**** Lesetext
Da infolge Urlaubes des Dr. E.E., RA., B-gasse 12, 1010 Wien die Kanzlei geschlossen ist, ersuche ich, die Berufungsentscheidungen GA 11-1417/4/78 und 1417/1/78 vom 25. Juli 1978 an mich auszufolgen.
Ich bestätige die Übernahme der beiden Berufungsentscheidungen."
Am 14. August 1978 langten die zuhanden des Rechtsanwaltes ergangenen Ausfertigungen der in Rede stehenden Berufungsentscheidungen mit einem Vermerk der Post an die belangte Behörde zurück, daß der Bescheidadressat bis 6. September 1978 verreist sei. Die belangte Behörde veranlaßte am 27. November 1978 eine neuerliche Zustellung der Berufungsentscheidungen an den Rechtsanwalt, die von diesem am 30. November 1978 eigenhändig übernommen wurden.
Mit Beschluß vom 24. Jänner 1979 hat sodann der VwGH unter Bezug auf §36 Abs2 VwGG das Säumnisbeschwerdeverfahren eingestellt.
3. Am 9. Jänner 1979 erhob die Beschwerdeführerin gegen die Berufungsentscheidungen der Finanzlandesdirektion auf Art144 B-VG gestützte Beschwerden an den VfGH, in denen sie die Verletzung des verfassungsgesetzlich gewährleisteten Rechtes auf ein Verfahren vor dem gesetzlichen Richter behauptet und beantragt, die angefochtenen Bescheide kostenpflichtig aufzuheben.
Die belangte Behörde hat in den Gegenschriften die Abweisung der Beschwerden beantragt.
II. Der VfGH hat erwogen:
Die Beschwerdeführerin geht davon aus, daß die Berufungsentscheidungen erst mit Zustellung an den bisherigen anwaltlichen Vertreter, und somit erst am 30. November 1978 erlassen wurden. In diesem Zeitpunkt sei die belangte Behörde aber nicht mehr zuständig gewesen, den Bescheid nachzutragen, da die vom VwGH gesetzte Frist bereits abgelaufen gewesen sei. Die Entscheidung einer unzuständig gewordenen Behörde aber verletze das verfassungsgesetzlich gewährleistete Recht auf ein Verfahren vor dem gesetzlichen Richter, weil die Bestimmung des Art83 Abs2 B-VG auch vor der gesetzwidrigen Inanspruchnahme einer behördlichen Zuständigkeit schütze.
Dieser Argumentation trat die belangte Behörde entgegen. Die Beschwerdeführerin lasse außer acht, daß sie selbst am 10. August 1978 vertreten durch ihre allein zeichnungsberechtigte Geschäftsführerin von der belangten Behörde unter Hinweis auf die urlaubsbedingte Sperre der Kanzlei ihres Rechtsanwaltes die Aushändigung der in Rede stehenden Berufungsentscheidungen begehrte und diesem Begehren seitens der belangten Behörde auch entsprochen wurde. Das in der Niederschrift gestellte Begehren der Beschwerdeführerin auf Aushändigung der Berufungsentscheidungen sei daher einem Widerruf der Zustellungsbevollmächtigung des Rechtsanwaltes, zumindest für die Dauer dessen urlaubsbedingter Abwesenheit gleichzuhalten. Daher seien die nachzuholenden Erledigungen von der belangten Behörde innerhalb der vom VwGH gesetzten Frist erlassen worden; es entbehre deshalb der auf eine gegenteilige Annahme gestützte Vorwurf der Unzuständigkeit der belangten Behörde jeglicher Berechtigung.
********
◆ Zu erledigen:
1) Schreiben Sie aus dem Lesetext den Abschnitt ab, der mit den Worten „3. Am 9. Jänner“ beginnt und nach den Worten „der Beschwerden beantragt.“ endet.
2) An welchem Tag übernahm der Rechtsanwalt laut Lesetext die neuerlich zugestellten Berufungsentscheidungen eigenhändig?
**** Vorliegende Angaben
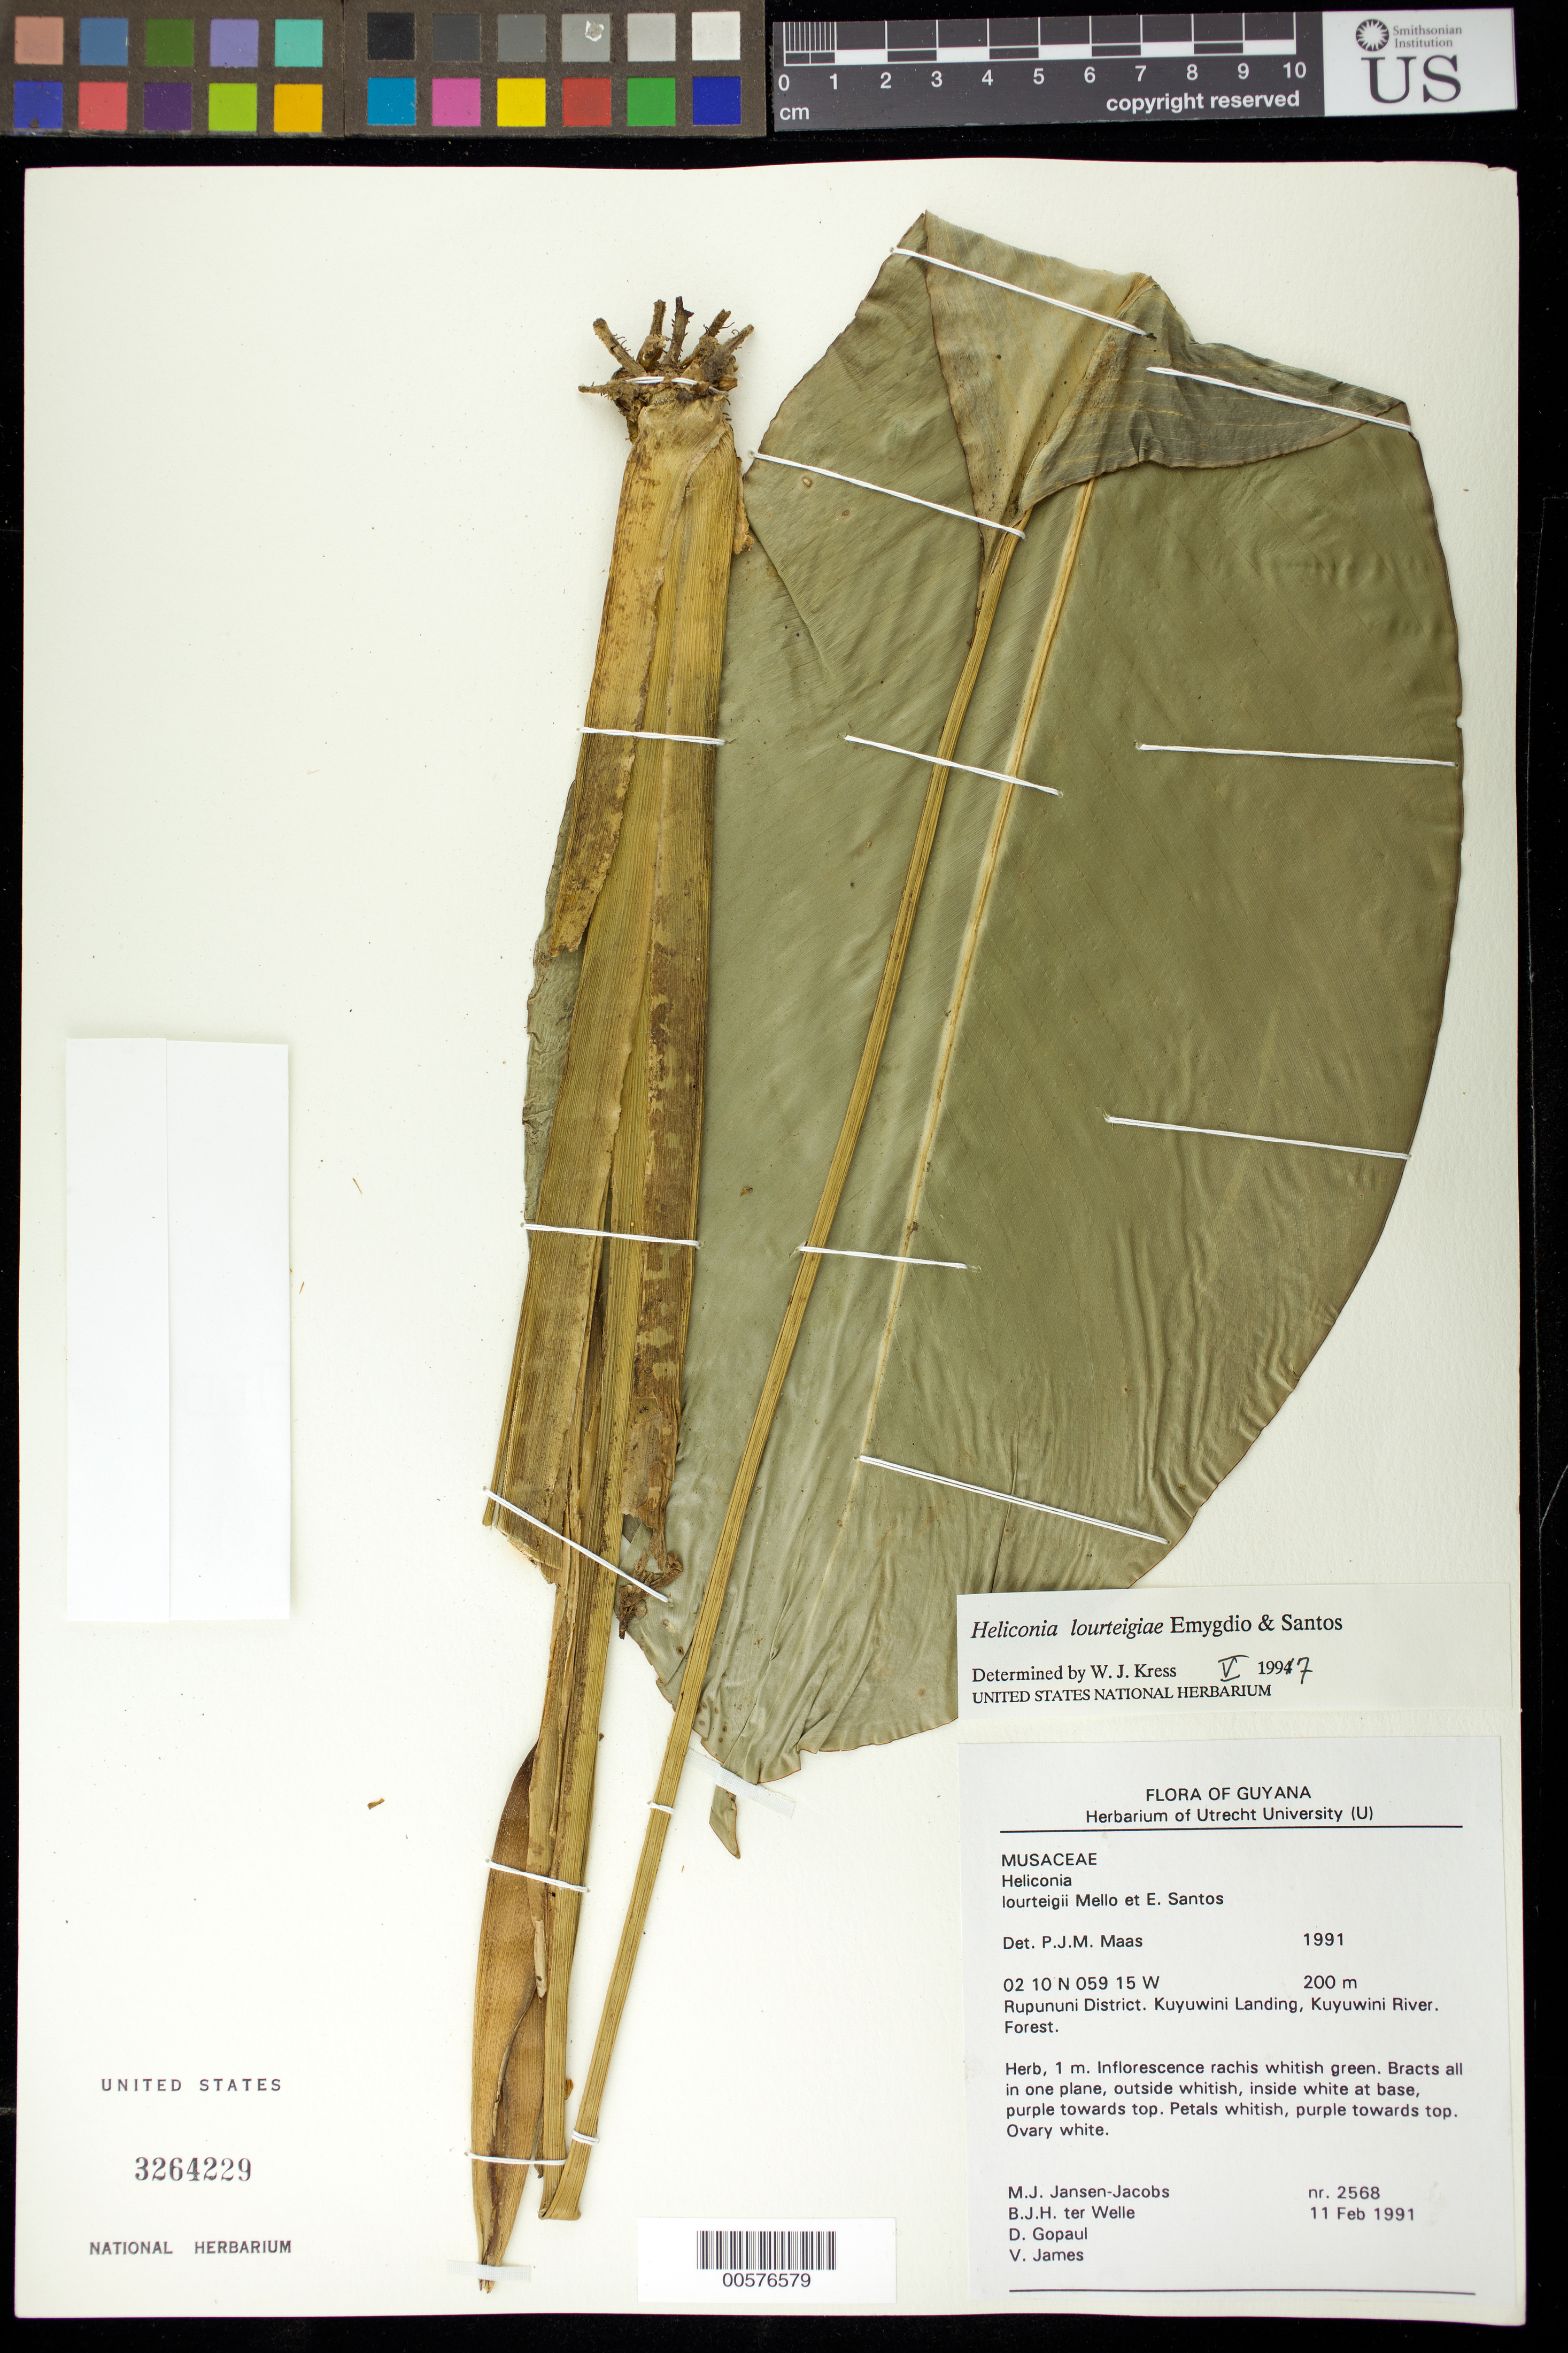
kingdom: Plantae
********
**** Vorliegende Angaben
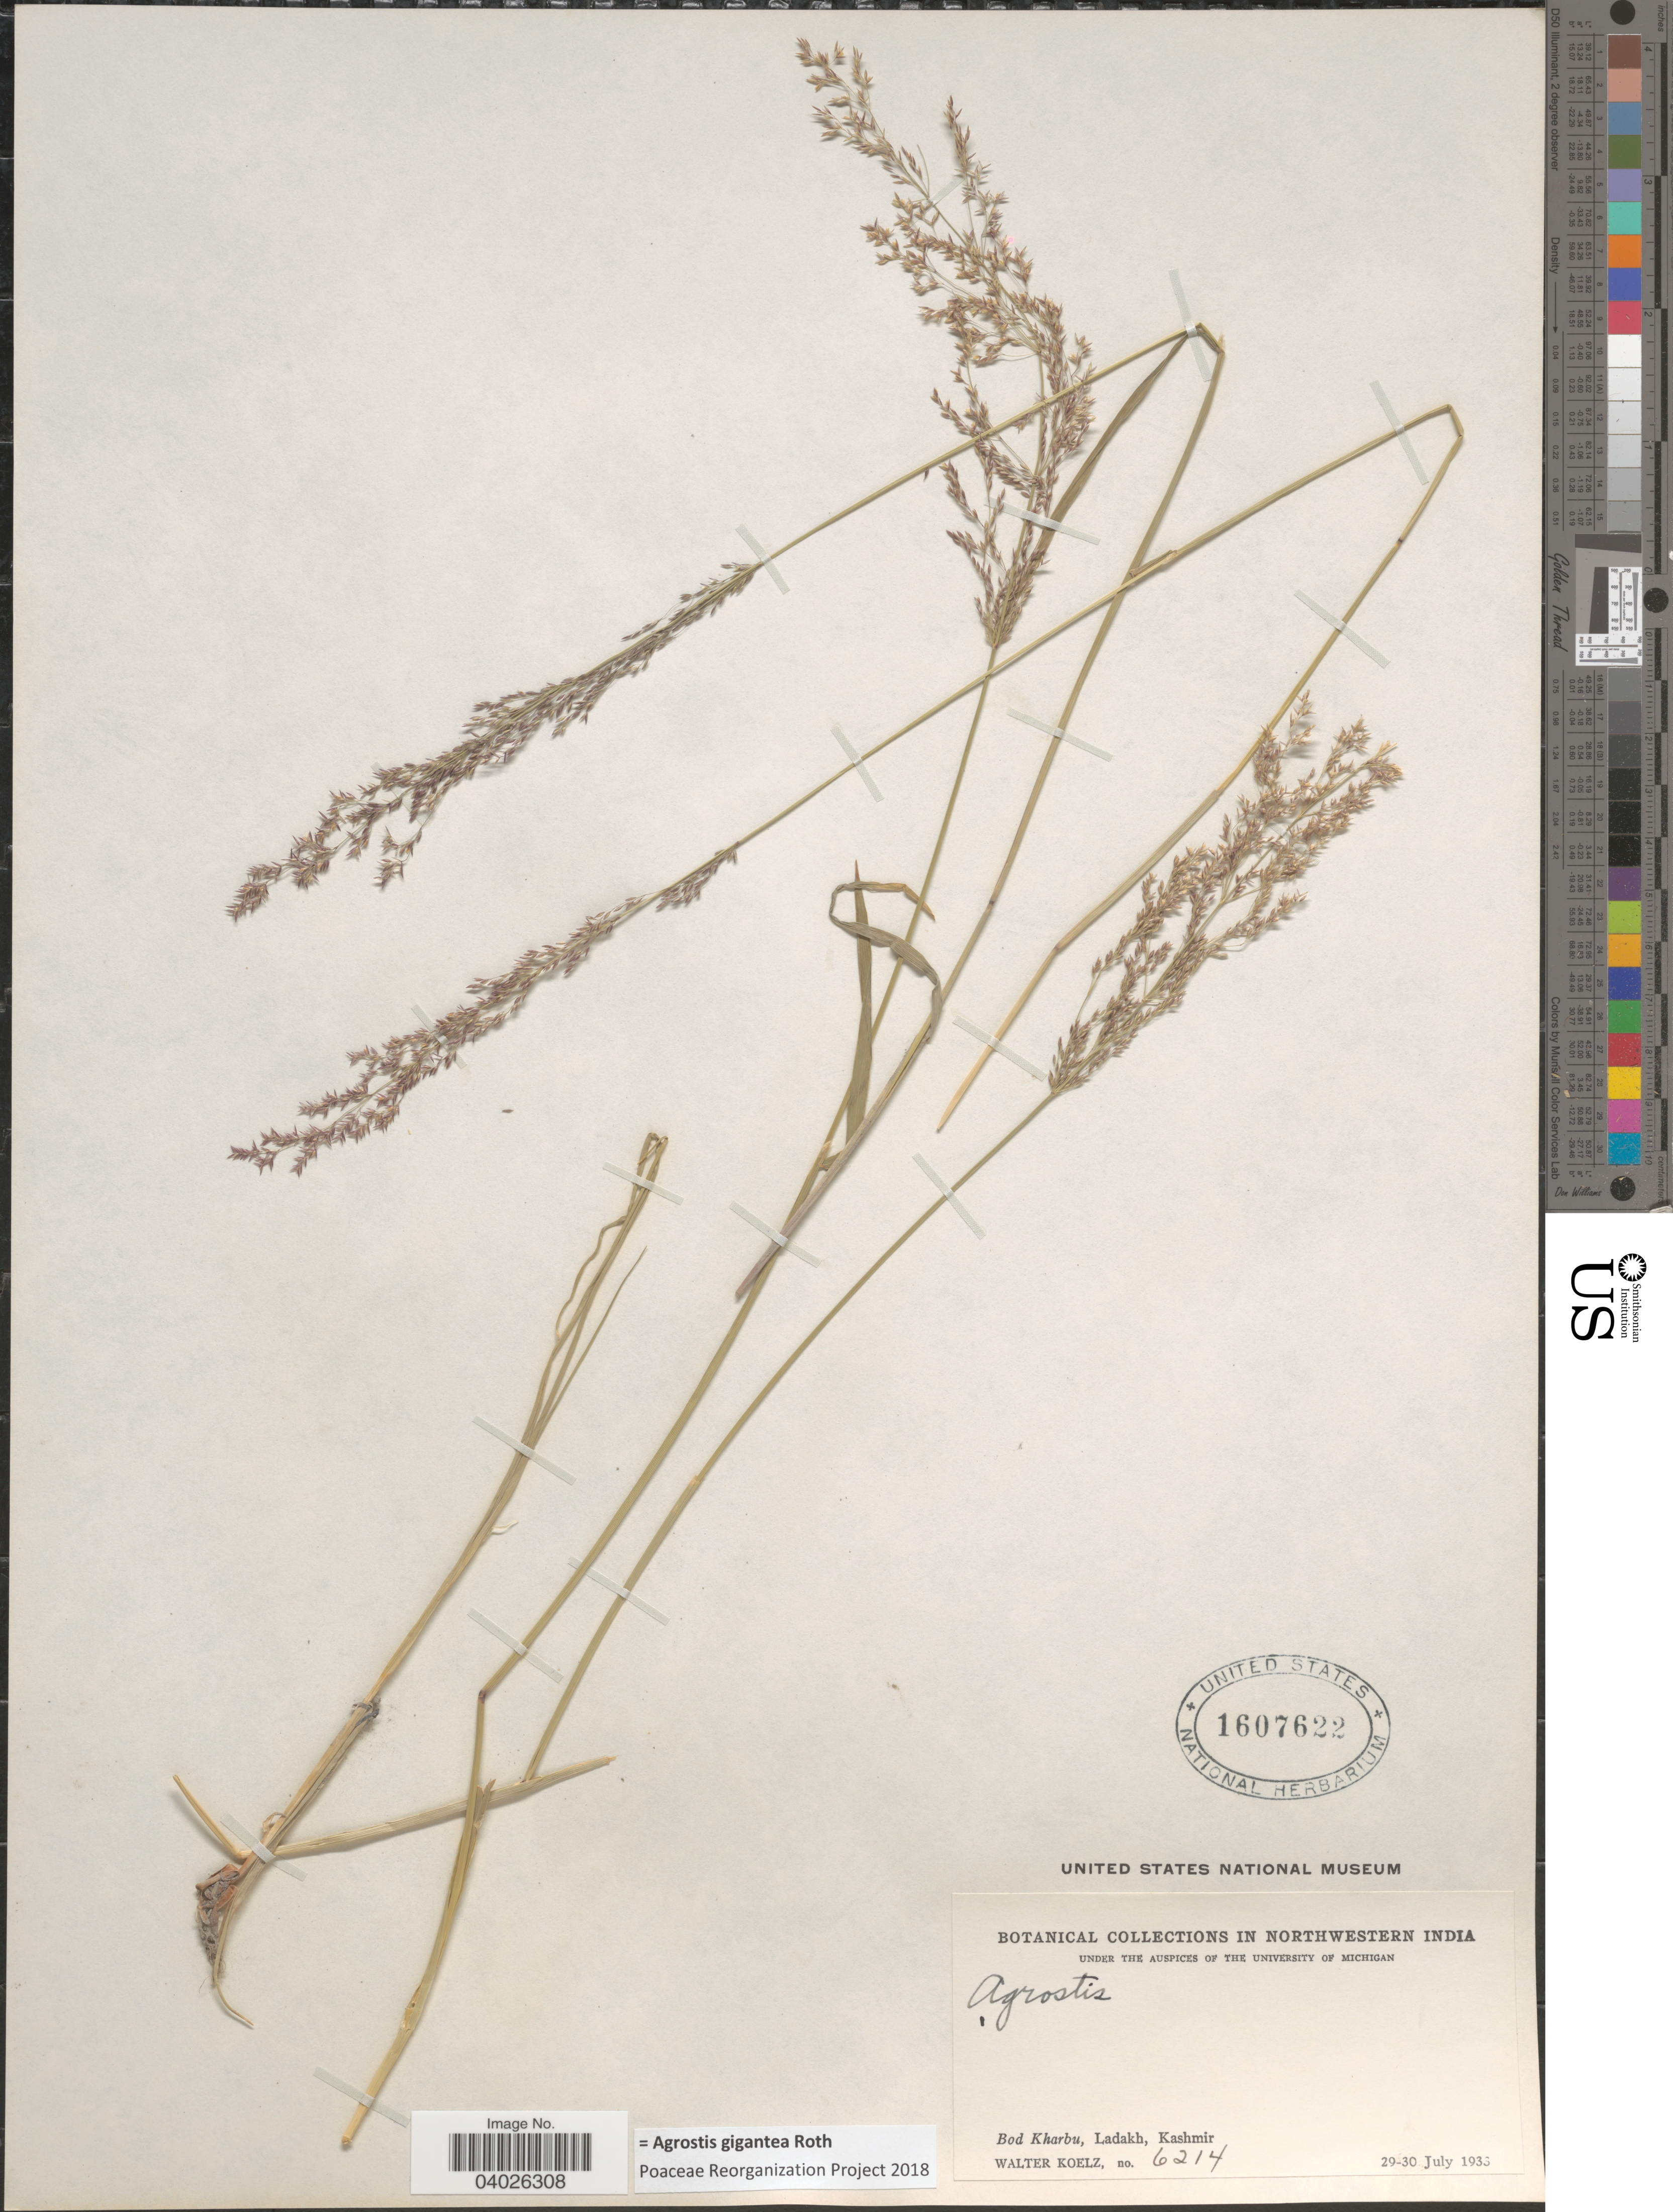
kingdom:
********
◆ Ergebnisse je Aufgabe:
1)
3. Am 9. Jänner 1979 erhob die Beschwerdeführerin gegen die Berufungsentscheidungen der Finanzlandesdirektion auf Art144 B-VG gestützte Beschwerden an den VfGH, in denen sie die Verletzung des verfassungsgesetzlich gewährleisteten Rechtes auf ein Verfahren vor dem gesetzlichen Richter behauptet und beantragt, die angefochtenen Bescheide kostenpflichtig aufzuheben.
Die belangte Behörde hat in den Gegenschriften die Abweisung der Beschwerden beantragt.

2) Am 30. November 1978.